• TESTO DI PARTENZA:
Sono state inventate tante nonne per dare il nome ai tanti casoncelli preparati a mano che si possono trovare nei molti ristoranti della provincia di Bergamo. Ricette perfezionate negli anni, alcune più buone di altre, ma tutte ben curate e ben fatte.
Che li prepari la nonna di fantasia oppure no, il casoncello è il raviolo che mette d’accordo quasi tutti, tranne quando tornano rigurgiti campanilistici tra le due provincie confinanti, quella di Bergamo e di Brescia. Ma tralasciando la questione, le nonne che tutti noi abbiamo avuto, buone cuciniere o meno, i casoncelli non li preparavano quotidianamente in casa, come i nostalgici racconti vorrebbero far pensare. Bensì, li comprano/compravano quasi sempre alla bottega ed erano quelli confezionati, pronti da gettare in acqua bollente e da condire con abbondante burro fuso, pancetta e salvia. Ancora in molti paesi delle valli bergamasche e della pianura, le paste ripiene vengono preparate a mano quasi esclusivamente in occasione di ricorrenze particolari soprattutto negli oratori. Sì, è proprio in quei luoghi che si son tramandate le migliori ricette: potremmo definire quindi le numerose ricette dei casoncelli più che ricette di famiglia, delle vere e proprie ricette di comunità.

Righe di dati
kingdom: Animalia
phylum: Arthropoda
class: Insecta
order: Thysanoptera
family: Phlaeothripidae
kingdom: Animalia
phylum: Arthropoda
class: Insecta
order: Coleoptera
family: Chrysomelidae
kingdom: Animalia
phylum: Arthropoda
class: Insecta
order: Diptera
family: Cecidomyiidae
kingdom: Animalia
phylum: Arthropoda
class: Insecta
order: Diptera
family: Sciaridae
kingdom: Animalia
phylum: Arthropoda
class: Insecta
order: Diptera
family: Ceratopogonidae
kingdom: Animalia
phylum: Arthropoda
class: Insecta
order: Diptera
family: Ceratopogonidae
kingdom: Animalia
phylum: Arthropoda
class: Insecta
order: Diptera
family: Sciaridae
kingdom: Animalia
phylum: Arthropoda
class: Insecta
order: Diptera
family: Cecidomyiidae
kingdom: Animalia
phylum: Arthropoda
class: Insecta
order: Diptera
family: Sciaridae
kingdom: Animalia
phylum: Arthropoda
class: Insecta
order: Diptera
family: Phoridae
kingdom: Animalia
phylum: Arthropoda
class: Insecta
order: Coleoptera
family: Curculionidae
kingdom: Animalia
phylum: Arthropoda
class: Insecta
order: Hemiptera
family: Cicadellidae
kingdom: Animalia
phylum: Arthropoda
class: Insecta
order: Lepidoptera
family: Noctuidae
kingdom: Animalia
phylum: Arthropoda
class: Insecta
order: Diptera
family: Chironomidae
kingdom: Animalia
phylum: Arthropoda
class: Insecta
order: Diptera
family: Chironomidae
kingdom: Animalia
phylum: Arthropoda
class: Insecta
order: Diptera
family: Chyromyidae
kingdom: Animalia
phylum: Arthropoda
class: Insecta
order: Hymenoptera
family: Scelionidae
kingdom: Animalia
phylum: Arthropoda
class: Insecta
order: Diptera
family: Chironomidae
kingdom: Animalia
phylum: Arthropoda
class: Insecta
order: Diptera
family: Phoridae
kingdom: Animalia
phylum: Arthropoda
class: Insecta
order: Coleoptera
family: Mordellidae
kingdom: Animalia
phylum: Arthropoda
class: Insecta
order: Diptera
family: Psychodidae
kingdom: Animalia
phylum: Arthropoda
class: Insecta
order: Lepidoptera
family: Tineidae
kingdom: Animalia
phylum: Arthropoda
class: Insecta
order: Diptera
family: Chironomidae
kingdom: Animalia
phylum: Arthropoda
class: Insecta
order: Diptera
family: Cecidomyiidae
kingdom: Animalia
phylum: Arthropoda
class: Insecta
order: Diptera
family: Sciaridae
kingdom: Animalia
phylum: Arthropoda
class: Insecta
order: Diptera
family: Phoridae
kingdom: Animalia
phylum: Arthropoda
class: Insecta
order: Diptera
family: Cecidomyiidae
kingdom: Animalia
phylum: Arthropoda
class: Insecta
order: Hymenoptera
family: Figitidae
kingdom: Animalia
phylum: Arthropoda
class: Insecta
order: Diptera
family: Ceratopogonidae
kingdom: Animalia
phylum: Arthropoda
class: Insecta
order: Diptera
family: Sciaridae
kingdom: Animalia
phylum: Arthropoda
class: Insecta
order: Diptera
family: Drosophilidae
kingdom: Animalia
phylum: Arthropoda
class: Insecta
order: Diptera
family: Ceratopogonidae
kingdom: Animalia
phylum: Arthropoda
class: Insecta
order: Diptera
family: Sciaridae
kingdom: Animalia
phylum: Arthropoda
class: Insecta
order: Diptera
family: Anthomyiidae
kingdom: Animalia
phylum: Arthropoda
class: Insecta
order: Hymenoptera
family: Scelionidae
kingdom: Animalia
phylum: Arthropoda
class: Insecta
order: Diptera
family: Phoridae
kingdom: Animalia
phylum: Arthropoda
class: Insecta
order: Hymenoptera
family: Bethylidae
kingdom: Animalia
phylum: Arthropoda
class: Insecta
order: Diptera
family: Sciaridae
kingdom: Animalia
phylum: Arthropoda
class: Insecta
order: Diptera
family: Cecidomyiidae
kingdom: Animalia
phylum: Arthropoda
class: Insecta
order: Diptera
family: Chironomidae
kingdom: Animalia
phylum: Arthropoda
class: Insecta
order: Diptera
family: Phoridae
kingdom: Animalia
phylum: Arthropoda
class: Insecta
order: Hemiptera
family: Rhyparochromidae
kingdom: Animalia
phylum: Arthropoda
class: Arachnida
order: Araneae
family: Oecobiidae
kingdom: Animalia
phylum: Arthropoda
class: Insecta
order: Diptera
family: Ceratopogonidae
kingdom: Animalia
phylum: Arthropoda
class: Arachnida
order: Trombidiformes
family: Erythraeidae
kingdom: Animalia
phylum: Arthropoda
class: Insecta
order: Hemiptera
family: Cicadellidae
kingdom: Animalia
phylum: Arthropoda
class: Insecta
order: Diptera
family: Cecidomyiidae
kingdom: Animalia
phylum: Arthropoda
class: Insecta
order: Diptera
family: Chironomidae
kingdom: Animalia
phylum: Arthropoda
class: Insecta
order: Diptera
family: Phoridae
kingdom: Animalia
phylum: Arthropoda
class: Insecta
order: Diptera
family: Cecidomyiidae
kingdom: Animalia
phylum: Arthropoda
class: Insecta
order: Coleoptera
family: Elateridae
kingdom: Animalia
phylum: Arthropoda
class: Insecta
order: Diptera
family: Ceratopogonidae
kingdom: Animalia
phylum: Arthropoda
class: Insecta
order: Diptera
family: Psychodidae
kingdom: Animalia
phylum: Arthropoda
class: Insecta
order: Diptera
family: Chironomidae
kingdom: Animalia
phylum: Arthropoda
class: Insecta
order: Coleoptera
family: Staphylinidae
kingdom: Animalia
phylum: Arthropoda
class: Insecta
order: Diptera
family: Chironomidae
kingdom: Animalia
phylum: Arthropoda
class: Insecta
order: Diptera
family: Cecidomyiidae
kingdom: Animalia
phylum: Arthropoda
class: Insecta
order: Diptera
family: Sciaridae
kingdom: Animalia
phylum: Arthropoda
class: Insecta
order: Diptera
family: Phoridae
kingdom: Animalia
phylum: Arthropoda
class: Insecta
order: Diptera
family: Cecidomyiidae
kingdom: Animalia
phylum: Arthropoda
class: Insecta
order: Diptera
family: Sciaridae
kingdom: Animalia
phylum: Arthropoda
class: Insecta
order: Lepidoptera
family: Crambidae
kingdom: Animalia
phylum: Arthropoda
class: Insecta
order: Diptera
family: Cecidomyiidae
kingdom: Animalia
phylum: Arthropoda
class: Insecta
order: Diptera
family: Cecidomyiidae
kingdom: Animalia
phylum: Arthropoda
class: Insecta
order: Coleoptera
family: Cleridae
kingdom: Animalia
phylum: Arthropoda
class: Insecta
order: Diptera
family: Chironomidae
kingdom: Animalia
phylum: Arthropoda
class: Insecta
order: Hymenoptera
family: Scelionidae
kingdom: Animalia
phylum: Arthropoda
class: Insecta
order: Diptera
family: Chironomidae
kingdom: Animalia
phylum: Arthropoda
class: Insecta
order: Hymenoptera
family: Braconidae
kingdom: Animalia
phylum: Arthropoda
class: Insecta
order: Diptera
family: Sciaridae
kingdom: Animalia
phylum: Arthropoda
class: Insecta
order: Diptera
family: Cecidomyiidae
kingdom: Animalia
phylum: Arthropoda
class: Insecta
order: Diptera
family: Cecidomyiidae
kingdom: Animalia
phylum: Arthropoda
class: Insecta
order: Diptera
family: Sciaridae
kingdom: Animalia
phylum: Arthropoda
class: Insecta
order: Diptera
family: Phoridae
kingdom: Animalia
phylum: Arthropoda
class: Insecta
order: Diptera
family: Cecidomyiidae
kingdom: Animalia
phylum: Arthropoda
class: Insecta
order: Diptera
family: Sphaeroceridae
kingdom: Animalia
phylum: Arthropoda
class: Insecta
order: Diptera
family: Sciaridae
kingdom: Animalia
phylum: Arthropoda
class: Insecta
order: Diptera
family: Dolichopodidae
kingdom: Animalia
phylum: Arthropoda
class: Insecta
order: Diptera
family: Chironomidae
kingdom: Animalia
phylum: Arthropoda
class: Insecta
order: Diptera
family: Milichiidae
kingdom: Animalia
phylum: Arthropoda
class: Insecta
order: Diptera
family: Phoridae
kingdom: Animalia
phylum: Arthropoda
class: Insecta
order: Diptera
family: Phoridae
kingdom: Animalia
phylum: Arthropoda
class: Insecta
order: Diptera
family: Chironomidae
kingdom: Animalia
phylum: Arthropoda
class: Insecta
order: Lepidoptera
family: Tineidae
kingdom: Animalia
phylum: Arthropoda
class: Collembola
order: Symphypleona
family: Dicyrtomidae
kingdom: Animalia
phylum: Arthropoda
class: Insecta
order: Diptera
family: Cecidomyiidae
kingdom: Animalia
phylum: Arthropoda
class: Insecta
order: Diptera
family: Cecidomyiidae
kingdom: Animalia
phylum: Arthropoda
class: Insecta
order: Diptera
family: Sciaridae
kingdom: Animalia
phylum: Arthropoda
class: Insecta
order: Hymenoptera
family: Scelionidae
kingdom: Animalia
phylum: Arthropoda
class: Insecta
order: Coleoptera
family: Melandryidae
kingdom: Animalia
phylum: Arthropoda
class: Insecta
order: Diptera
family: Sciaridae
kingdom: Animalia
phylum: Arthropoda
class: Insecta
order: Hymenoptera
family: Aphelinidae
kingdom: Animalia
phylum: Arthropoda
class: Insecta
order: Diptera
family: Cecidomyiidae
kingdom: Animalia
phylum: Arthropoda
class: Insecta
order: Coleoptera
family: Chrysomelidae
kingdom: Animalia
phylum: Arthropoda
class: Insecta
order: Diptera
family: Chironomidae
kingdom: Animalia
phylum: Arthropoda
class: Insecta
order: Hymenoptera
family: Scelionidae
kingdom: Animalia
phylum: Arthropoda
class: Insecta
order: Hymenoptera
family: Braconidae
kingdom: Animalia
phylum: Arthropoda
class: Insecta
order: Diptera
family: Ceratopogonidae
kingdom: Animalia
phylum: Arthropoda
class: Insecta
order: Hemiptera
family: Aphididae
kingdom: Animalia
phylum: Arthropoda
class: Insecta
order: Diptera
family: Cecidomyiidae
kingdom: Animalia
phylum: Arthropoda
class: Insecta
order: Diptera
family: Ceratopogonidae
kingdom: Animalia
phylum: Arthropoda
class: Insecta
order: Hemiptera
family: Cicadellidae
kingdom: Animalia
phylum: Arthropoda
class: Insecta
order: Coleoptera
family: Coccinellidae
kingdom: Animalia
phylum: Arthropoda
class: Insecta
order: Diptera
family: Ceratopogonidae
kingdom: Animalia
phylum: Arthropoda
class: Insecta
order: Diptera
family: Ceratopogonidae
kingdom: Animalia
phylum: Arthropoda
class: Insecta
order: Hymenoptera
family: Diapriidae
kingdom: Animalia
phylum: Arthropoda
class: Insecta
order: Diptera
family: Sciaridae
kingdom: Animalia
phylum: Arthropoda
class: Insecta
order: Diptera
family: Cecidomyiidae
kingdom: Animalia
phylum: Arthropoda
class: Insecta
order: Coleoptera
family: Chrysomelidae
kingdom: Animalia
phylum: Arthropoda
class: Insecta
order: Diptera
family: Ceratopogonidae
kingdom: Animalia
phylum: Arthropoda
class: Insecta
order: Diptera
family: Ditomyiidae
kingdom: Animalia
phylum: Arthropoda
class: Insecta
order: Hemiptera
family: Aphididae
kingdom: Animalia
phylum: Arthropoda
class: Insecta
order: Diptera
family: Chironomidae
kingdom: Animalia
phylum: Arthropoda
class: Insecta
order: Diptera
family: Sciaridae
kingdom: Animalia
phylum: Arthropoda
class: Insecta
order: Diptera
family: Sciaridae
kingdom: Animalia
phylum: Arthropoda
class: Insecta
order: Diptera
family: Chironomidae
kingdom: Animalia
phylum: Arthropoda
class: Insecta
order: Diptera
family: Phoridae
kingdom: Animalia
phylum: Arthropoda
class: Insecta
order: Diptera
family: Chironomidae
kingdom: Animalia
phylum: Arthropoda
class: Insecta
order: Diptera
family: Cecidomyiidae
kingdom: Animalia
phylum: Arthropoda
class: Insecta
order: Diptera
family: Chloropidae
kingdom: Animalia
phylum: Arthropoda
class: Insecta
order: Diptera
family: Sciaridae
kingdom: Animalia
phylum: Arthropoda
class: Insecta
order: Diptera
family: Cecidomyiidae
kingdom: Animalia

• PROVE:
1. Nel testo sui casoncelli, perché le ricette vengono definite ricette di comunità più che di famiglia? Spiegalo in una-tre frasi.
2. Continua il testo sui casoncelli bergamaschi dopo la sua ultima frase.
Il materiale è separato e non fa parte del testo.

• RISPOSTE DATE:
1. In molti paesi delle valli bergamasche e della pianura le paste ripiene si preparano a mano quasi solo per ricorrenze particolari, soprattutto negli oratori. Proprio in quei luoghi si sono tramandate le migliori ricette. Per questo il testo le definisce ricette di comunità più che di famiglia.

2.
Questo è il motivo per cui per le attività commerciali promuovere “la ricetta della nonna” è puro marketing. Ha un senso invece promuovere paste ripiene territoriali, e per fortuna qualcuno ci ha pensato. Ad esempio il caso delle creste scalvine (una recente bella invenzione), ma anche del raviolo nostrano di Covo, ma anche dei Bertù di San Lorenzo o gli Scarpinocc di Parre. Paste ripiene diverse, promosse con modalità diverse, tutte con l’obiettivo di creare valore attorno ad un prodotto e al suo territorio. Tutto questo ricade poi sulle attività commerciali coinvolte e a tutto il sistema, non il contrario. Anche per il casoncello, in parte, è andata così grazie alla creazione del marchio che lo identifica per opera della Camera di Commercio di Bergamo.
Per dovere di cronaca però, è bene sottolineare che una delle ricette scritte tra le più vecchie si può trovare nel Ghiottone Lombardo del 1964 scritto da Carlo Stainer. L’autore afferma con convinzione che, nella diatriba tra Bergamo e Brescia per affermare la paternità della ricetta, sia senza dubbio Bergamo ad averla vinta. Ma il motivo non lo scrive. Ad ogni modo, ecco la ricetta riportata nel libro.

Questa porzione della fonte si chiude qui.